● **Listed entries**
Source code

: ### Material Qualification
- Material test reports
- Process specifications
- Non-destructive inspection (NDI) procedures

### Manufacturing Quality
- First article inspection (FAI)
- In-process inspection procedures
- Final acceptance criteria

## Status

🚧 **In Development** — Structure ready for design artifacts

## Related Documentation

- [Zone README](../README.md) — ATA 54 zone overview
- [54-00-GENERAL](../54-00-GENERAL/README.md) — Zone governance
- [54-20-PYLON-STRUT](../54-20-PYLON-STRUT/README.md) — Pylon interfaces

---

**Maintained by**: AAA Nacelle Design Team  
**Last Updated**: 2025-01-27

● **What you have to do**
Repeat the lines above, from the one containing "- [54-00-GENERAL](../54-00-GENERAL/README.md) —" to the final line, word for word and with nothing else.

● **Exercise solution**
- [54-00-GENERAL](../54-00-GENERAL/README.md) — Zone governance
- [54-20-PYLON-STRUT](../54-20-PYLON-STRUT/README.md) — Pylon interfaces

---

**Maintained by**: AAA Nacelle Design Team  
**Last Updated**: 2025-01-27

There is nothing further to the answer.